My two favorite stories were “Fogtown” and “The Amber Complex.” I’ve always been a fan of stories about media with some kind of eerie aspect, like “Candle Cove” and Sarah Pinsker’s “Two Truths and a Lie,” and “Fogtown” is a standout example of that subgenre. (It also reminds me a great deal of John Langan’s “Outside the House, Watching for the Crows,” to the point where I wondered if the two writers know each other.) “The Amber Complex” is notable for the wonderfully vivid descriptions of the visions experienced by the characters.

Interestingly, two of the other stories in the collection, “Return to the Midnight School” and “The Black Maybe,” are very similar in subject matter. Both concern farms where the crops being harvested are supernatural in essence. Again, there’s a thematic connection to other modern weird fiction, as both of these reminded me of Josh Malerman’s online serialized novel Carpenter’s Farm.

A couple of the stories have elements of parody or black humor to them.

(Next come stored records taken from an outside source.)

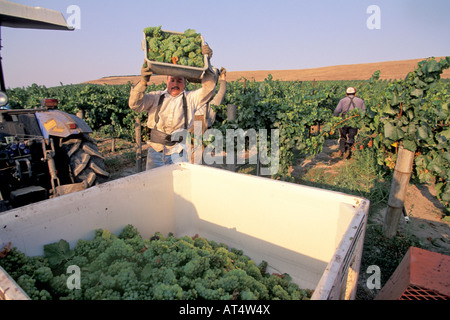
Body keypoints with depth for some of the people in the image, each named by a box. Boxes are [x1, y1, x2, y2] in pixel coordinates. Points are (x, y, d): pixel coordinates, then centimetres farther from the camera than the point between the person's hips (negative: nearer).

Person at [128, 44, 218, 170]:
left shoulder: (190, 98, 9)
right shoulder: (155, 97, 10)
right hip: (156, 151, 1)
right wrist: (143, 82, -18)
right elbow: (134, 104, -2)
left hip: (178, 152, 0)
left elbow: (209, 87, -1)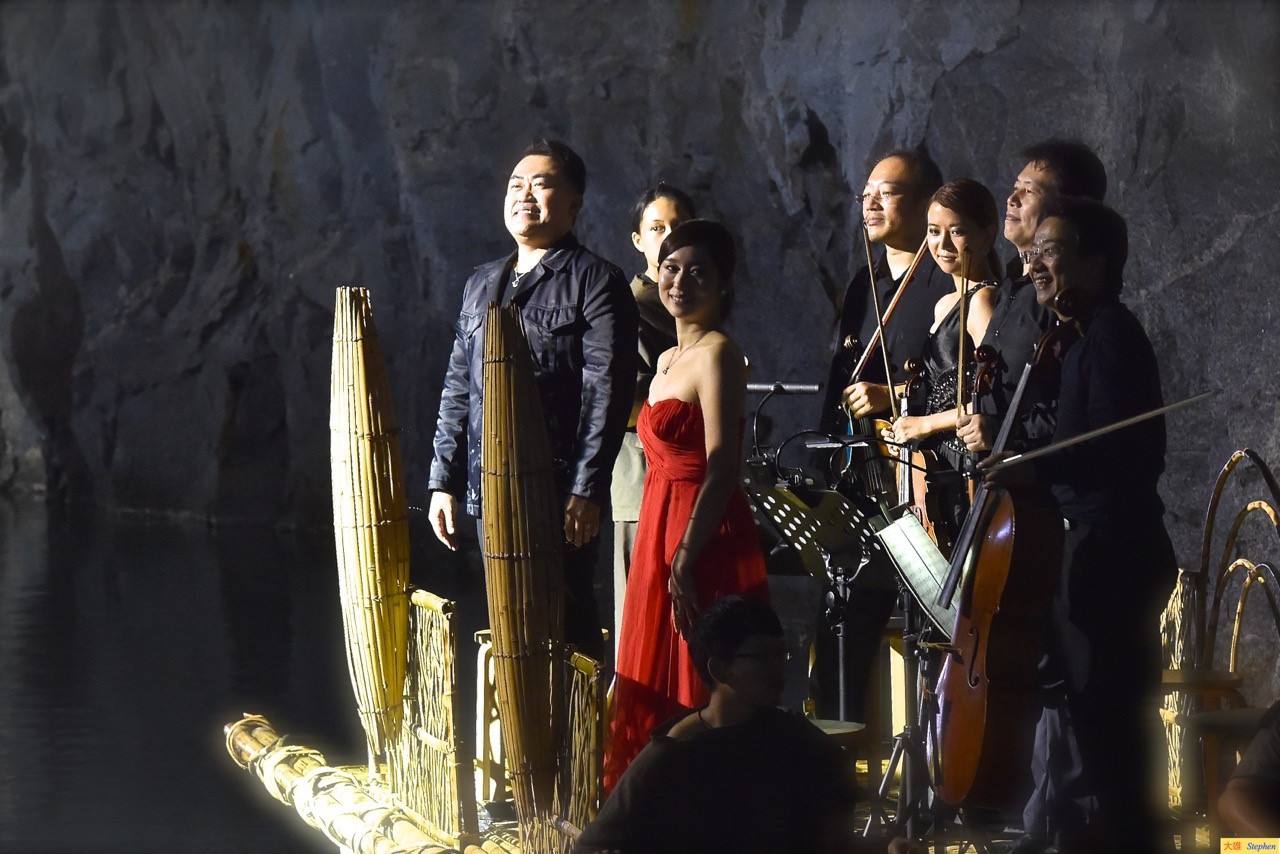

Remember the moral panic about the supposed Satanic influences on rock music, and later, heavy metal? In “Sky Filled With Crows, Then Nothing at All,” a demon uses heavy metal to try and make a teenaged Antichrist get with the program…and it does not turn out the way he expects. “Multiplied by Zero” reads like a product testimonial, in this case for a travel agency, except that the agency specializes in Lovecraftian destinations.

Overall, this is an excellent collection, and I hope Veres is able to get more of his work published in English.